[[ RECORD SET, beginning ]]

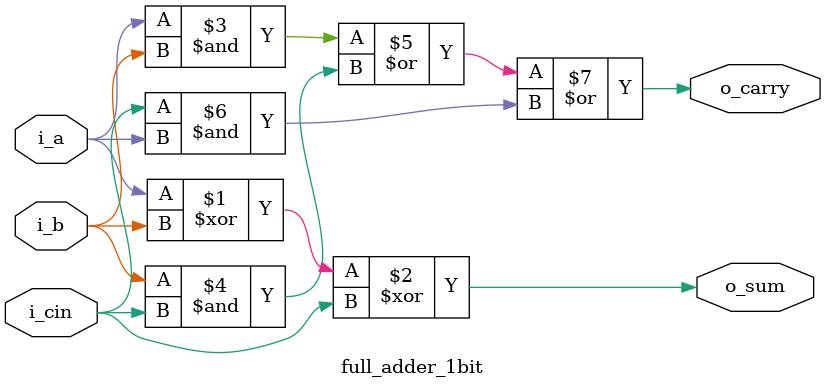
<source format=v>
module full_adder_1bit(
                      i_a     ,  //input 
                      i_b     ,  //input 
                      i_cin   ,  //input 
                      o_sum   ,  //output 
                      o_carry    //output 
                      )       ;

//Port declaration

input i_a ,i_b ,i_cin ;    
output o_sum ,o_carry ;

//sum and carry expression for full adder  
assign o_sum   = i_a ^ i_b ^ i_cin                             ;//xor operation

assign o_carry = (i_a & i_b) | (i_b & i_cin) | (i_cin & i_a)   ;
  
endmodule
</source>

[[ RECORD SET, end ]]

WORK TO BE COMPLETED:
Please determine the number of lines in the records above that include the string "assign", and answer with that number only.

ANSWER TO THIS EXERCISE:
2